=== Section Start ===

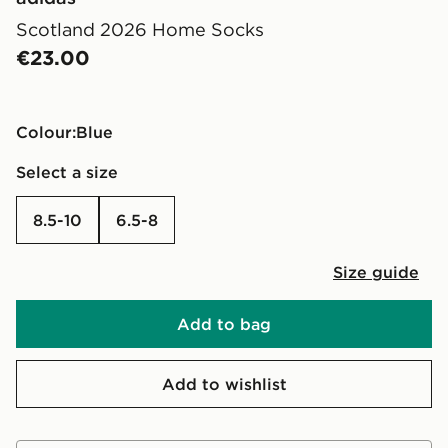
Scotland 2026 Home Socks
€23.00
Colour:
blue
Select a size
8.5-10
6.5-8
Size guide
Add to bag
Add to wishlist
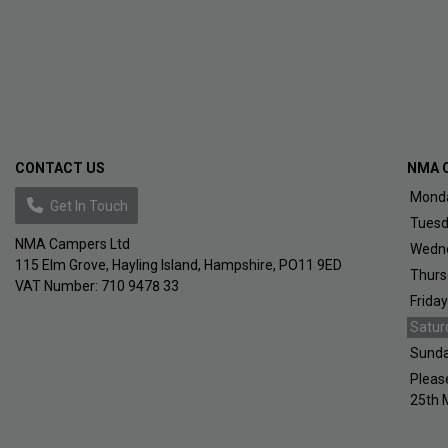
CONTACT US
NMA 
Mond
Get In Touch
Tues
NMA Campers Ltd
Wedn
115 Elm Grove
Hayling Island
Hampshire
PO11 9ED
Thurs
VAT Number:
710 9478 33
Friday
Satur
Sund
Pleas
25th 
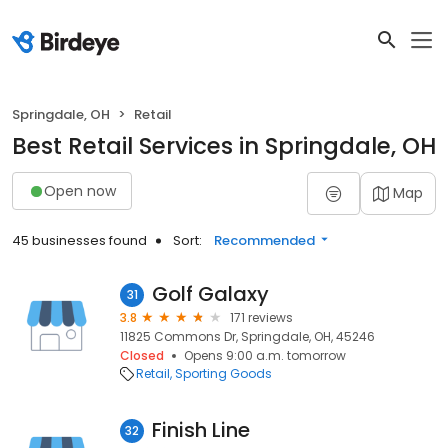
Springdale, OH
Retail
Best Retail Services in Springdale, OH
Open now
Map
45 businesses found
Sort:
Recommended
Golf Galaxy
31
3.8
171 reviews
11825 Commons Dr, Springdale, OH, 45246
Closed
Opens 9:00 a.m. tomorrow
Retail
Sporting Goods
Finish Line
32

=== Section End ===

For this exercise, return every entry verbatim and omit all pictures.

TASK OUTPUT>
Scotland 2026 Home Socks
€23.00
Colour:
blue
Select a size
8.5-10
6.5-8
Size guide
Add to bag
Add to wishlist
CONTACT US
NMA 
Mond
Get In Touch
Tues
NMA Campers Ltd
Wedn
115 Elm Grove
Hayling Island
Hampshire
PO11 9ED
Thurs
VAT Number:
710 9478 33
Friday
Satur
Sund
Pleas
25th 
Springdale, OH
Retail
Best Retail Services in Springdale, OH
Open now
Map
45 businesses found
Sort:
Recommended
Golf Galaxy
31
3.8
171 reviews
11825 Commons Dr, Springdale, OH, 45246
Closed
Opens 9:00 a.m. tomorrow
Retail
Sporting Goods
Finish Line
32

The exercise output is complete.